Dr. Sari Altschuler is Associate Professor of English and Founding Director of the Health, Humanities, and Society initiative at Northeastern University. Dr. David Weimer was the Librarian for Cartographic Collections and Learning at the Harvard Map Collection at the time this award was made; he is now the Curator of Maps and Director of the Hermon Dunlap Smith Center for the History of Cartography at the Newberry Library.
2019 HONORABLE MENTIONS
Dr. Ellery Foutch
Sheldon Relic Chair
A course-based collaborative project that enlists undergraduates in curation, fabrication, and local history
Dr. Lana Finley (Thea Wirsching)
The American Renaissance Tarot
A 78-card Tarot deck and companion book that introduces students to American literary and religious history
About the Libary Company of Philadelphia Innovation Award
In 1731, the Library Company’s founders came together to test an innovative learning model: what might happen if a group of readers formed a collective to acquire new books and share ideas? Almost three hundred years later, our Innovation Award was established to honor a contemporary scholarly project that bridges conventional disciplines, engages new partners or audiences, makes effective use of technologies, or otherwise extends the reach of humanities scholarship in creative ways.

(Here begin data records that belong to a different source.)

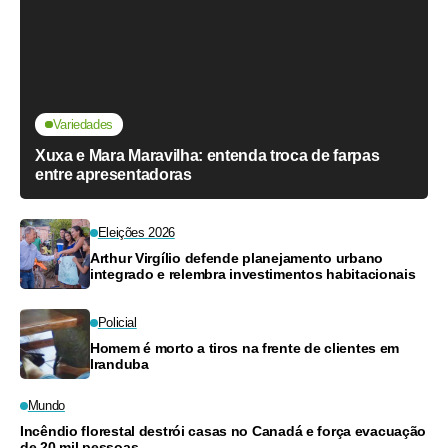
Variedades
Xuxa e Mara Maravilha: entenda troca de farpas
entre apresentadoras
Eleições 2026
Arthur Virgílio defende planejamento urbano
integrado e relembra investimentos habitacionais
Policial
Homem é morto a tiros na frente de clientes em
Iranduba
Mundo
Incêndio florestal destrói casas no Canadá e força evacuação
de 20 mil pessoas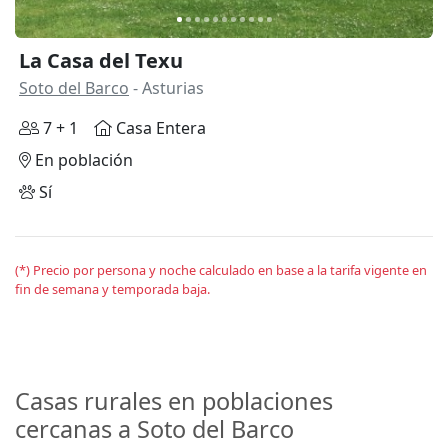
La Casa del Texu
Soto del Barco
- Asturias
7 + 1
Casa Entera
En población
Sí
(*) Precio por persona y noche calculado en base a la tarifa vigente en
fin de semana y temporada baja.
Casas rurales en poblaciones
cercanas a Soto del Barco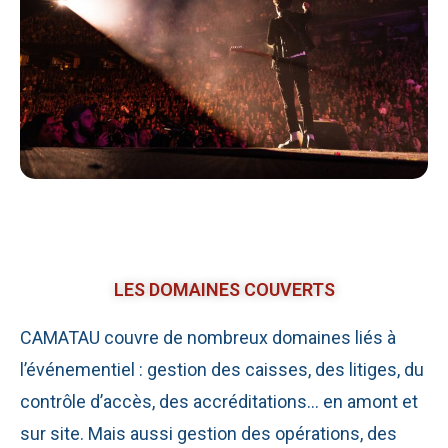
LES DOMAINES COUVERTS
CAMATAU couvre de nombreux domaines liés à
l’événementiel : gestion des caisses, des litiges, du
contrôle d’accès, des accréditations… en amont et
sur site. Mais aussi gestion des opérations, des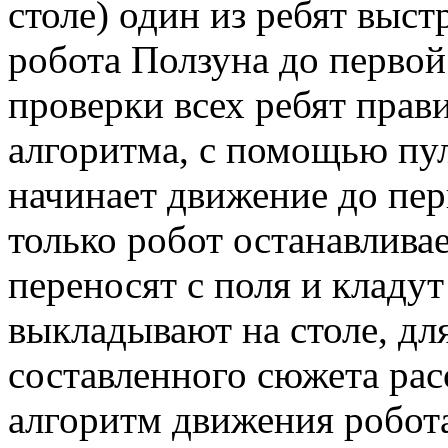
столе) один из ребят выс
робота Ползуна до перво
проверки всех ребят прав
алгоритма, с помощью пул
начинает движение до пе
только робот останавливае
переносят с поля и кладу
выкладывают на столе, дл
составленного сюжета расс
алгоритм движения робота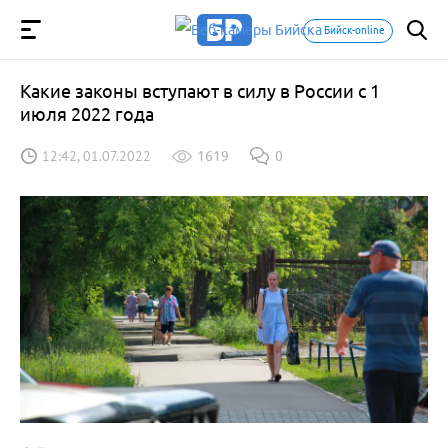
Бийск-online
Какие законы вступают в силу в России с 1
июля 2022 года
12:42, 01.07.2022
1619
0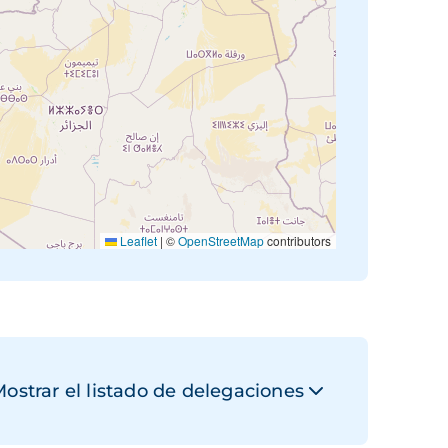
Leaflet
|
©
OpenStreetMap
contributors
ostrar el listado de delegaciones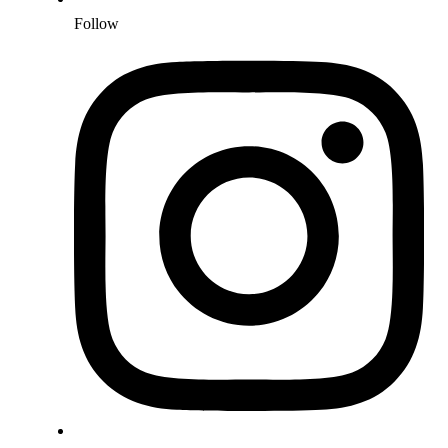
Follow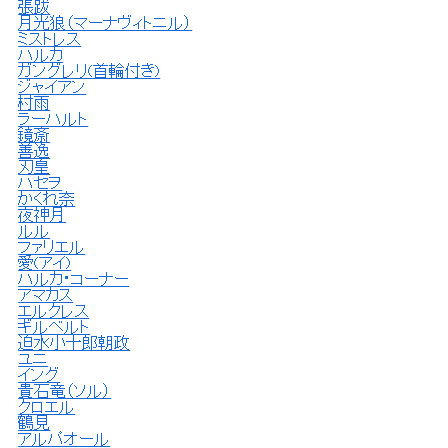
張跋
月光狼（マーナヴィトニル）
ミストレス
ハルカ
ガングレリ(首輪付き)
ジャイアン
村雨
ラーハルト
鏡斎
善逸
刃皇
ハセヲ
かくれ奈
夜神月
ルル
ファリエル
愛(アイ)
ハルカ・コーナー
アマカス
エルクレス
ギルベルト
迫水小十郎朝政
ユニ
イング
貴石竜（ソル）
クロエル
鶴見
アルパオール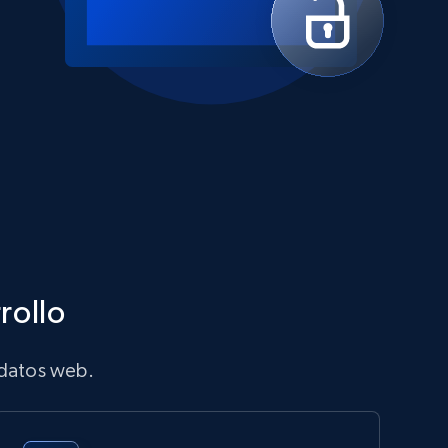
rollo
 datos web.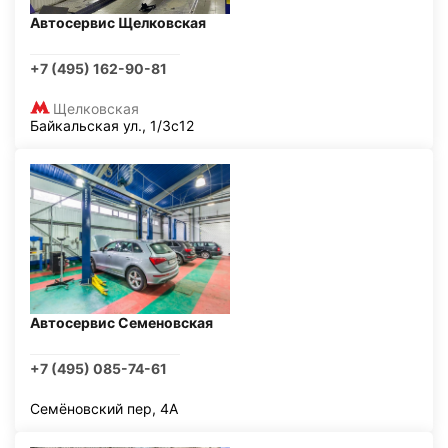
Автосервис Щелковская
+7 (495) 162-90-81
Щелковская
Байкальская ул., 1/3с12
Автосервис Семеновская
+7 (495) 085-74-61
Семёновский пер, 4А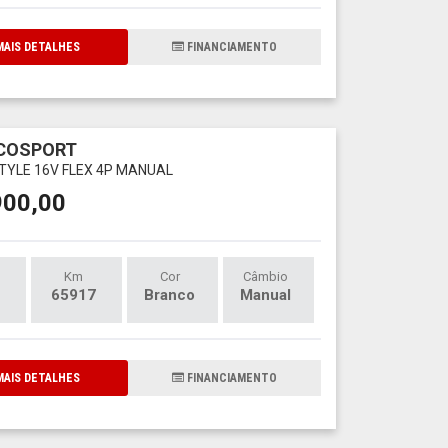
AIS DETALHES
FINANCIAMENTO
ECOSPORT
STYLE 16V FLEX 4P MANUAL
900,00
Km
Cor
Câmbio
65917
Branco
Manual
AIS DETALHES
FINANCIAMENTO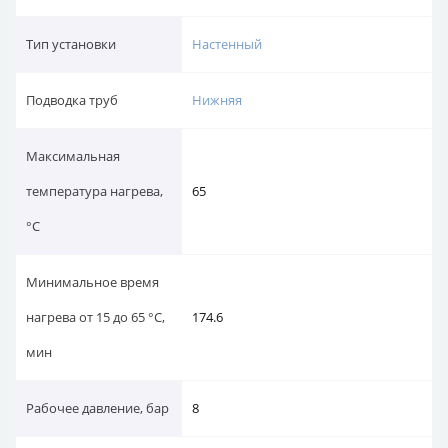
Тип установки
Настенный
Подводка труб
Нижняя
Максимальная
температура нагрева,
65
°С
Минимальное время
нагрева от 15 до 65 °С,
174.6
мин
Рабочее давление, бар
8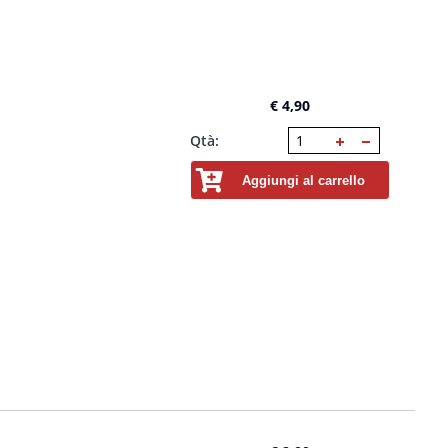
€ 4,90
Qtà:
Aggiungi al carrello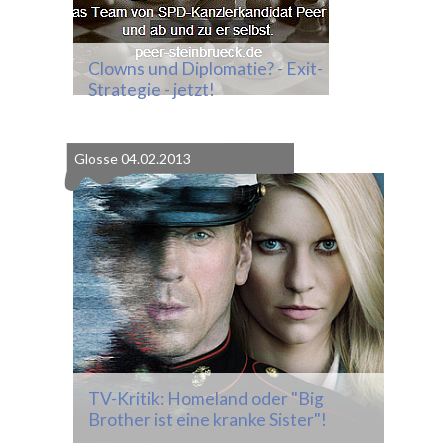
Clowns und Diplomatie? - Exit-
Strategie - jetzt!
Glosse
04.02.2013
TV-Kritik: Homeland oder "Big
Brother ist eine kranke Sister"!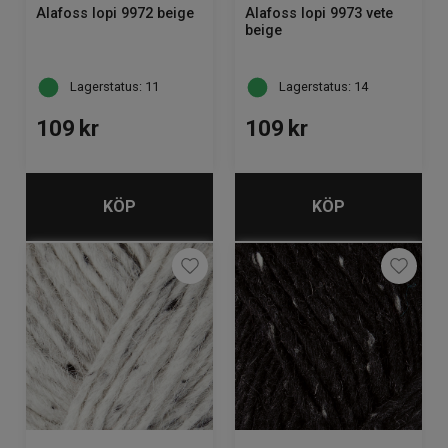
Alafoss lopi 9972 beige
Alafoss lopi 9973 vete
beige
Lagerstatus: 11
Lagerstatus: 14
109
kr
109
kr
KÖP
KÖP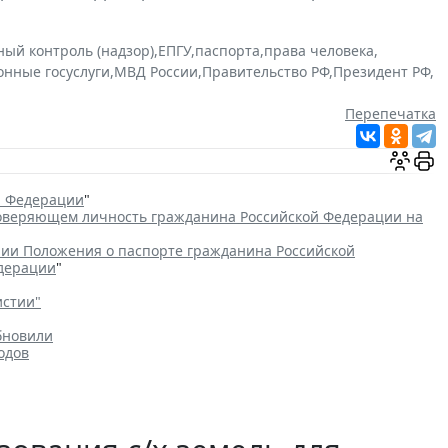
ный контроль (надзор)
,
ЕПГУ
,
паспорта
,
права человека
,
онные госуслуги
,
МВД России
,
Правительство РФ
,
Президент РФ
,
Перепечатка
й Федерации
"
товеряющем личность гражданина Российской Федерации на
ии Положения о паспорте гражданина Российской
едерации
"
истии"
бновили
одов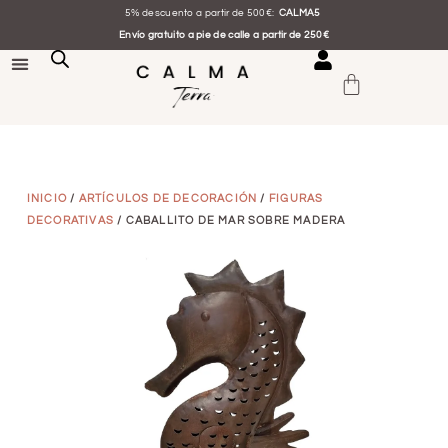
5% descuento a partir de 500€:
CALMA5
Envío gratuito a pie de calle a partir de 250€
INICIO
/
ARTÍCULOS DE DECORACIÓN
/
FIGURAS
DECORATIVAS
/ CABALLITO DE MAR SOBRE MADERA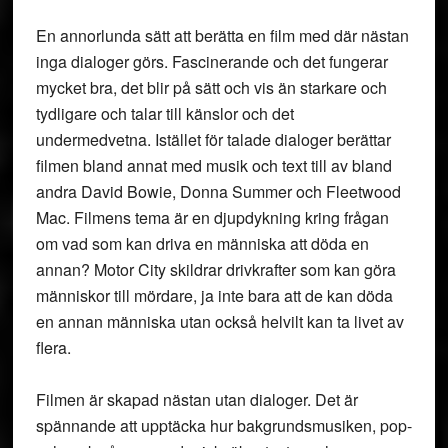
En annorlunda sätt att berätta en film med där nästan
inga dialoger görs. Fascinerande och det fungerar
mycket bra, det blir på sätt och vis än starkare och
tydligare och talar till känslor och det
undermedvetna. Istället för talade dialoger berättar
filmen bland annat med musik och text till av bland
andra David Bowie, Donna Summer och Fleetwood
Mac. Filmens tema är en djupdykning kring frågan
om vad som kan driva en människa att döda en
annan? Motor City skildrar drivkrafter som kan göra
människor till mördare, ja inte bara att de kan döda
en annan människa utan också helvilt kan ta livet av
flera.
Filmen är skapad nästan utan dialoger. Det är
spännande att upptäcka hur bakgrundsmusiken, pop-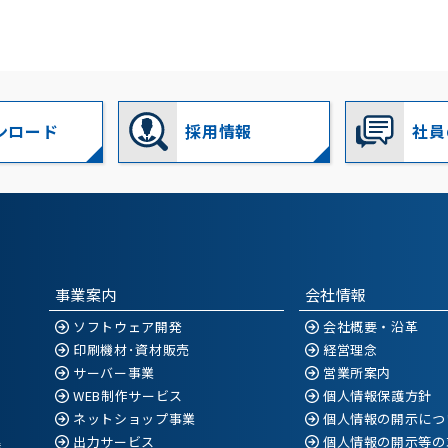
ンロード
採用情報
社員
事業案内
会社情報
ソフトウェア開発
会社概要・沿革
印刷機材･資材販売
経営理念
サーバー事業
営業所案内
WEB制作サービス
個人情報保護方針
ネットショップ事業
個人情報の開示につ
出力サービス
個人情報の開示等の
空港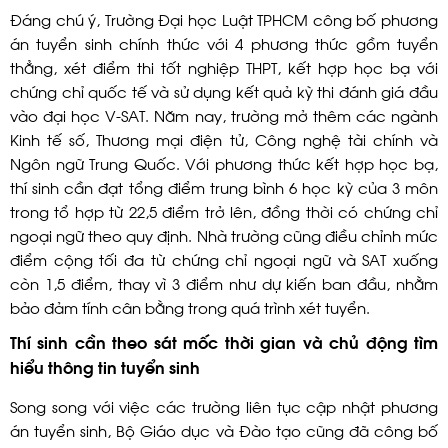
Đáng chú ý, Trường Đại học Luật TPHCM công bố phương
án tuyển sinh chính thức với 4 phương thức gồm tuyển
thẳng, xét điểm thi tốt nghiệp THPT, kết hợp học bạ với
chứng chỉ quốc tế và sử dụng kết quả kỳ thi đánh giá đầu
vào đại học V-SAT. Năm nay, trường mở thêm các ngành
Kinh tế số, Thương mại điện tử, Công nghệ tài chính và
Ngôn ngữ Trung Quốc. Với phương thức kết hợp học bạ,
thí sinh cần đạt tổng điểm trung bình 6 học kỳ của 3 môn
trong tổ hợp từ 22,5 điểm trở lên, đồng thời có chứng chỉ
ngoại ngữ theo quy định. Nhà trường cũng điều chỉnh mức
điểm cộng tối đa từ chứng chỉ ngoại ngữ và SAT xuống
còn 1,5 điểm, thay vì 3 điểm như dự kiến ban đầu, nhằm
bảo đảm tính cân bằng trong quá trình xét tuyển.
Thí sinh cần theo sát mốc thời gian và chủ động tìm
hiểu thông tin tuyển sinh
Song song với việc các trường liên tục cập nhật phương
án tuyển sinh, Bộ Giáo dục và Đào tạo cũng đã công bố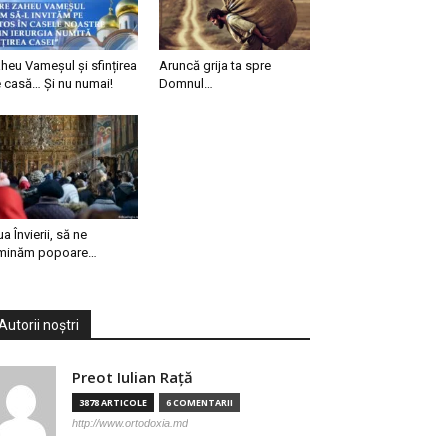
heu Vameșul și sfințirea
Aruncă grija ta spre
 casă… Și nu numai!
Domnul…
ua Învierii, să ne
minăm popoare…
Autorii noștri
Preot Iulian Raţă
3878 ARTICOLE
6 COMENTARII
http://www.ortodoxia.md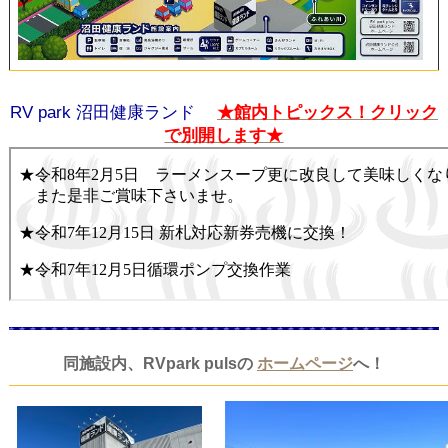
RV park 沼田健康ランド
★館内トピックス！クリック
で別開します★
同施設内、RVpark pulsの
ホームページ
へ！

The award recognizes innovative projects that creatively expand the possibilities of humanistic scholarship on the history and culture of the United States or the Atlantic World from the 17th to the late 19th century, particularly in fields in which the Library Company’s collections are strong, such as African American history, American visual culture, history of popular medicine, early American economy, the history of books and printing, and the history of women and gender.